We are up against huge players. The Former Energy Minister for the UK and current adviser to the UK Government’s Board of Trade, Labour peer Brian Wilson, sits on the board of the ILI Group. He served under then-Prime minister Tony Blair, a man who is up to his neck in Middle East capital, foreign interests, and artificial intelligence projects. Blair has been pushing the current Labour government to adopt a.i. wherever possible—including the failed plans for a digital ID. Since leaving office, Blair has spent his years rubbing shoulders with autocrats all over the world. He helped secure Emirati cash for an environmentally disastrous plan to move Malaysia's capital. Those questioning his loyalties—and the dangers of his close ties to British government in such circumstances—are asking the right questions.
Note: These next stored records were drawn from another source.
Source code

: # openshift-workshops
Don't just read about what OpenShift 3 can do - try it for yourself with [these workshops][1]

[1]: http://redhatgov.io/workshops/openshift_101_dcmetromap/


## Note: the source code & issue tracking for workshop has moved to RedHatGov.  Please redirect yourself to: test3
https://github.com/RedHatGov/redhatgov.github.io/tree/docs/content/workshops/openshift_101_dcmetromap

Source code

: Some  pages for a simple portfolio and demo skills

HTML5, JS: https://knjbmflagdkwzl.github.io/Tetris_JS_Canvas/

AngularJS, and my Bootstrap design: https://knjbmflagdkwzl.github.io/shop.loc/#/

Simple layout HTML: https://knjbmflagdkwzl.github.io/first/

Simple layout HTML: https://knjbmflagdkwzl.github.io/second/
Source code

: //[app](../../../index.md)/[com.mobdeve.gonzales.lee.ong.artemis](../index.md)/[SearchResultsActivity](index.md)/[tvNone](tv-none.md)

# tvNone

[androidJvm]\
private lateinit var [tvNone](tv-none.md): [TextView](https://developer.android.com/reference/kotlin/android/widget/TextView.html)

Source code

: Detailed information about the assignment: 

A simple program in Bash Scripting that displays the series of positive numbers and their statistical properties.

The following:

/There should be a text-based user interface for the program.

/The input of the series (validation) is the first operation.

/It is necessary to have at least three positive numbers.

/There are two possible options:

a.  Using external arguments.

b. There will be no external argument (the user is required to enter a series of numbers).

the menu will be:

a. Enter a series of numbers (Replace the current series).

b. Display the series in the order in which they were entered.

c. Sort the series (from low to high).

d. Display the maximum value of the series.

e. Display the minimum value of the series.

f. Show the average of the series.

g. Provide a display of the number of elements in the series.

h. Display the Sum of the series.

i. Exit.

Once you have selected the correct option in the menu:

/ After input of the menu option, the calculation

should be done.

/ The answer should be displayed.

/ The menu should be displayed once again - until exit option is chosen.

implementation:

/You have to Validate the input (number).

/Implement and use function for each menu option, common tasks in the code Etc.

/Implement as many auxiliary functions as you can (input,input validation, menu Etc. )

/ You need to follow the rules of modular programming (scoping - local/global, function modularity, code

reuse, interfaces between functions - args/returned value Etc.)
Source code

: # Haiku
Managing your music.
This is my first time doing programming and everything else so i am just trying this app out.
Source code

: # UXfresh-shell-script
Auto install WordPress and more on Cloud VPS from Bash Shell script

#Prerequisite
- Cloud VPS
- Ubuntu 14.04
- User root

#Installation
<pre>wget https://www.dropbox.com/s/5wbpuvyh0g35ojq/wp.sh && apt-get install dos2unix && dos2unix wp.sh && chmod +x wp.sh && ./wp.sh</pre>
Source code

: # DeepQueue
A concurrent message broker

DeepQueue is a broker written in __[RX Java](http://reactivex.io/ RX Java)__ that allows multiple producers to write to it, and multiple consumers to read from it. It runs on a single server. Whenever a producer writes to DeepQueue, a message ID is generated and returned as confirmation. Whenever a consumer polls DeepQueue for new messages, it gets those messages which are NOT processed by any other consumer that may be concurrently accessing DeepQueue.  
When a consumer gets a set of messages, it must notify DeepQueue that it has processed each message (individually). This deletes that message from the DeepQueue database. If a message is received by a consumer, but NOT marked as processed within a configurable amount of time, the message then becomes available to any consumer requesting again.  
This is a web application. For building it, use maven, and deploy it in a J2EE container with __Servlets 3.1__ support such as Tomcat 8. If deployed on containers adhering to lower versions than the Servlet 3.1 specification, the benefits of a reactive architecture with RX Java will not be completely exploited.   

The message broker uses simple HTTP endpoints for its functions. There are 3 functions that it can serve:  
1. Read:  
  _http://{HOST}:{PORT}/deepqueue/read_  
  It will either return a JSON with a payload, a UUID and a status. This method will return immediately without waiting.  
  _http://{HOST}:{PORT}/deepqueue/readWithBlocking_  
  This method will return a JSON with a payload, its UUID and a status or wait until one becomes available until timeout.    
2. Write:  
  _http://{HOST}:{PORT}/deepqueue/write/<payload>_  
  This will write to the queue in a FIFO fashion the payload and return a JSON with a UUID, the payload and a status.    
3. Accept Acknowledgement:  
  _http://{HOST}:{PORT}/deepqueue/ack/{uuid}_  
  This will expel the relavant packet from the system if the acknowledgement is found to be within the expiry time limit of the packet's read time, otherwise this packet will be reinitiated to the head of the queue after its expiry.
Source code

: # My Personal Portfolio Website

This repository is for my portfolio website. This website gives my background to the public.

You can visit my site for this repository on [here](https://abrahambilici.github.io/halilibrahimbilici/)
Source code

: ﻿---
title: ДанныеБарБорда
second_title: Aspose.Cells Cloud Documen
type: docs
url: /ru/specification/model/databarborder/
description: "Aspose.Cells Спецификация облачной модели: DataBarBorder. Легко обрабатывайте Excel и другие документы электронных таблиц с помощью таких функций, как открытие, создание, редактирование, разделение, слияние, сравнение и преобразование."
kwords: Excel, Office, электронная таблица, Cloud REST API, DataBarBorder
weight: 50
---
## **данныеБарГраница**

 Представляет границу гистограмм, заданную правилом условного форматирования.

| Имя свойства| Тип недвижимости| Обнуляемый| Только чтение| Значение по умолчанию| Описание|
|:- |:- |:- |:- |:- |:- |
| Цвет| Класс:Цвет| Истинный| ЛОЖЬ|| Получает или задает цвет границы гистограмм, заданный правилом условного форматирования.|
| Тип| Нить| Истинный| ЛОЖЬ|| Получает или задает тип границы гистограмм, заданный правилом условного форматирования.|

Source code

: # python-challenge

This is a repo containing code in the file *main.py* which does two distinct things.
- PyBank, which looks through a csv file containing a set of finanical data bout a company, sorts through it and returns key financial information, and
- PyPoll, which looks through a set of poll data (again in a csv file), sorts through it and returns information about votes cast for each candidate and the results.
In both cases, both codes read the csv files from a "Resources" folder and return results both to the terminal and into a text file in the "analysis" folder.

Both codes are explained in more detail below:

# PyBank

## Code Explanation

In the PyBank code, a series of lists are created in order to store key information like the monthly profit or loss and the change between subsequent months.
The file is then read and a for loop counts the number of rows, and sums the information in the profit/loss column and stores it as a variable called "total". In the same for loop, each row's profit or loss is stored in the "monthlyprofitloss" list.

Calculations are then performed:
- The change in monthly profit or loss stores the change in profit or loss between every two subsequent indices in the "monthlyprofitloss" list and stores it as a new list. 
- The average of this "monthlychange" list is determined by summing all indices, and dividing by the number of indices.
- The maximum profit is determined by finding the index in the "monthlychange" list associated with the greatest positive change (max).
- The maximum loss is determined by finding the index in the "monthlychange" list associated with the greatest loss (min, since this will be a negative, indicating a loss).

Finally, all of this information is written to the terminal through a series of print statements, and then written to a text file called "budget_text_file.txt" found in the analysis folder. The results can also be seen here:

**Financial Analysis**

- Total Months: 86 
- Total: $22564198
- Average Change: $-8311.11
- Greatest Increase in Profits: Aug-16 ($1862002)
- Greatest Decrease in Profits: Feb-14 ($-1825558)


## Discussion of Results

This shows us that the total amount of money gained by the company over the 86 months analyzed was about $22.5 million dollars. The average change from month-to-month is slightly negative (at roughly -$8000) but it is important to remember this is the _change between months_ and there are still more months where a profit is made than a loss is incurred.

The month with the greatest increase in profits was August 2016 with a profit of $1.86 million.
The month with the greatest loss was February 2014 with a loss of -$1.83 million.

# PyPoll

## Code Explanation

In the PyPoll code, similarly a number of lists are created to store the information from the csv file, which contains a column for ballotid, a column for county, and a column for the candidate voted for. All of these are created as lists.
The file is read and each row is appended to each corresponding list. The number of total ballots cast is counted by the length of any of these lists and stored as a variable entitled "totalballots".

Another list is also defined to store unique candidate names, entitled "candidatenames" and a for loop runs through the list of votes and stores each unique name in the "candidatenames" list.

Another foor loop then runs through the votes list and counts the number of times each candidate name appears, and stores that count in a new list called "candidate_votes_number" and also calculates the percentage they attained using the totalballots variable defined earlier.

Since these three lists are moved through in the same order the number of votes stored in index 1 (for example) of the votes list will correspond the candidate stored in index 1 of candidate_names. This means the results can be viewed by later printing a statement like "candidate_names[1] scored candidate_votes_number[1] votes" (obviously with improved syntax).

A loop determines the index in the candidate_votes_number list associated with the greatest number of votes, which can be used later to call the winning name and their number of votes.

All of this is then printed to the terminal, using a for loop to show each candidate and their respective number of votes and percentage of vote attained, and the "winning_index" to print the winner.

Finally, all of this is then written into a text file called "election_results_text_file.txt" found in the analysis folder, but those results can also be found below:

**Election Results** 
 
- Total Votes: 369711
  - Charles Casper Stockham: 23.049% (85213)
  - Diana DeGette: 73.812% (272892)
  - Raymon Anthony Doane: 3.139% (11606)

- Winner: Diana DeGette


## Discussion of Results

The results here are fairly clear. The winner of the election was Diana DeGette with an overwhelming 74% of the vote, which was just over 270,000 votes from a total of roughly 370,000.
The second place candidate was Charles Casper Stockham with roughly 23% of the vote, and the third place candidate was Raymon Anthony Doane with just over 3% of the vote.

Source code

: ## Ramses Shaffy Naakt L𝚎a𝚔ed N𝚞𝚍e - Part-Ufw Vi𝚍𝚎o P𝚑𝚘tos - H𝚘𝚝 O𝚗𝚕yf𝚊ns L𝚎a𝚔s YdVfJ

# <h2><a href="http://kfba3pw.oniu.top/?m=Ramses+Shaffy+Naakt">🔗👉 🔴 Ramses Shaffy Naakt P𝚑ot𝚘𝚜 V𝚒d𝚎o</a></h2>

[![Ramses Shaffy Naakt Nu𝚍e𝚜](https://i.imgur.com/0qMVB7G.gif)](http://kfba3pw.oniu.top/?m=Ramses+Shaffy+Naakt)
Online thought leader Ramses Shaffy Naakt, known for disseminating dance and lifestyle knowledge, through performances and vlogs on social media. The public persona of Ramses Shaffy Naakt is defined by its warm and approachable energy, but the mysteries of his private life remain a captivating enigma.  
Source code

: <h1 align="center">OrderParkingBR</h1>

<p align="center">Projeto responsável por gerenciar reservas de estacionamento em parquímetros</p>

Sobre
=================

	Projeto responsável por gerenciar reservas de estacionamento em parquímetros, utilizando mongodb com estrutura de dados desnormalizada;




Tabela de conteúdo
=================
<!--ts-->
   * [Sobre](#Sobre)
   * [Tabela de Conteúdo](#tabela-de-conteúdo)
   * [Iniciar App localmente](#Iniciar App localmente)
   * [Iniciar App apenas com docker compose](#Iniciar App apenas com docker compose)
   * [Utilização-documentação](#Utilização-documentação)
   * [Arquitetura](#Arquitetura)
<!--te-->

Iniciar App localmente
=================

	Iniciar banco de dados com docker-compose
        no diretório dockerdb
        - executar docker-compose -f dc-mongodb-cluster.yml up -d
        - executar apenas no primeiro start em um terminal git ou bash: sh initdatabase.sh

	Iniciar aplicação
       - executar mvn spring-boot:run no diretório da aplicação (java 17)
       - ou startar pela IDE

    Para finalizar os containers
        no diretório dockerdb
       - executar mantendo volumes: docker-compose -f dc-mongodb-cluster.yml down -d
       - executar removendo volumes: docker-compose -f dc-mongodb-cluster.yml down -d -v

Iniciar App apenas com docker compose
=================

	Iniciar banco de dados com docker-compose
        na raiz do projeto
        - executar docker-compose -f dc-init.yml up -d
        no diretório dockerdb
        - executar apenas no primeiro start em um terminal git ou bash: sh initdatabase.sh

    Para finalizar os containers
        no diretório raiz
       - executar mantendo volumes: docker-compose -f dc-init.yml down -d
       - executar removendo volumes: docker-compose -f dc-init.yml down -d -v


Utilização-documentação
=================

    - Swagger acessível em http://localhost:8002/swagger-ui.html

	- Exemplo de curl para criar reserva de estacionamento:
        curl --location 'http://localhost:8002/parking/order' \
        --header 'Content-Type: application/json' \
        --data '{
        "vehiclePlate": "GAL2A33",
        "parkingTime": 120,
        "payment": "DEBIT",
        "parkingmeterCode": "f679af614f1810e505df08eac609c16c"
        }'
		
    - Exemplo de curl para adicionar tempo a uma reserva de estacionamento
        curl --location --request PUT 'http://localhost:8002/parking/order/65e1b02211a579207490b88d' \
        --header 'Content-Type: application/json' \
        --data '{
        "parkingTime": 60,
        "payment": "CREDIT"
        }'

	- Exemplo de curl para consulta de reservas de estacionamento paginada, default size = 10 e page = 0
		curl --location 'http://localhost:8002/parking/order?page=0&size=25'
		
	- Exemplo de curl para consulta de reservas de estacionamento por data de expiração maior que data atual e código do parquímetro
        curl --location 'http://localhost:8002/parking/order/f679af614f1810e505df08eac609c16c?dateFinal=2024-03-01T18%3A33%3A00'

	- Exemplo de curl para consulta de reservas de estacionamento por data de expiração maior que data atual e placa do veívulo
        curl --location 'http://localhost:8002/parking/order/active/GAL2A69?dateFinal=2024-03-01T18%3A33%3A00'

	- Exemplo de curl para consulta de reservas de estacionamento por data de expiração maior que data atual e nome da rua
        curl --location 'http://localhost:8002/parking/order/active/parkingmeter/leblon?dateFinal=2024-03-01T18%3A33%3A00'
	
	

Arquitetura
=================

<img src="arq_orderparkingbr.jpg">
The CATO data centre has links to some of the most powerful people in the country—and perhaps the world. They are not the ones who will suffer the consequences of its creation. They will never be forced to live next to its heat, its noise pollution, its localised droughts. They will soak up all the economic benefits and call any localised harm to the environment and people an "externality" for which they cannot be held accountable. Then, one day, in the distant future, their descendants will manufacture yet another industrial revolution and impose their own violent vision of the world on our own descendants, the great-great-great grandchildren of the miners who believed their sacrifice was buying their children a better life. But as long as rich men dictate what happens on our land, our sacrifices will only ever buy better lives for them.
The people of Scotland deserve better than for history to ceaselessly repeat itself. We were locked out of our common wealth when the wealthy erected fences on our lands to keep us out. Every extractive innovation since has kept wealth flooding out of our communities: on coal trains, through pipelines, and now via The Cloud. And as that wealth flooded out, pollution flooded in—into our water, our lungs, and our local government.
Resisting this mammoth data centre is about so much more than protecting the village of Auchtertool. It is about resisting hundreds of years of colonial exploitation, and resisting the insidious implication that the future is out of our hands. There are no better hands than ours to create what we need where we are. There are no better voices to speak for ourselves where we are. And there are no better ideas for where we are than those that grow from the soil where, united, we stand.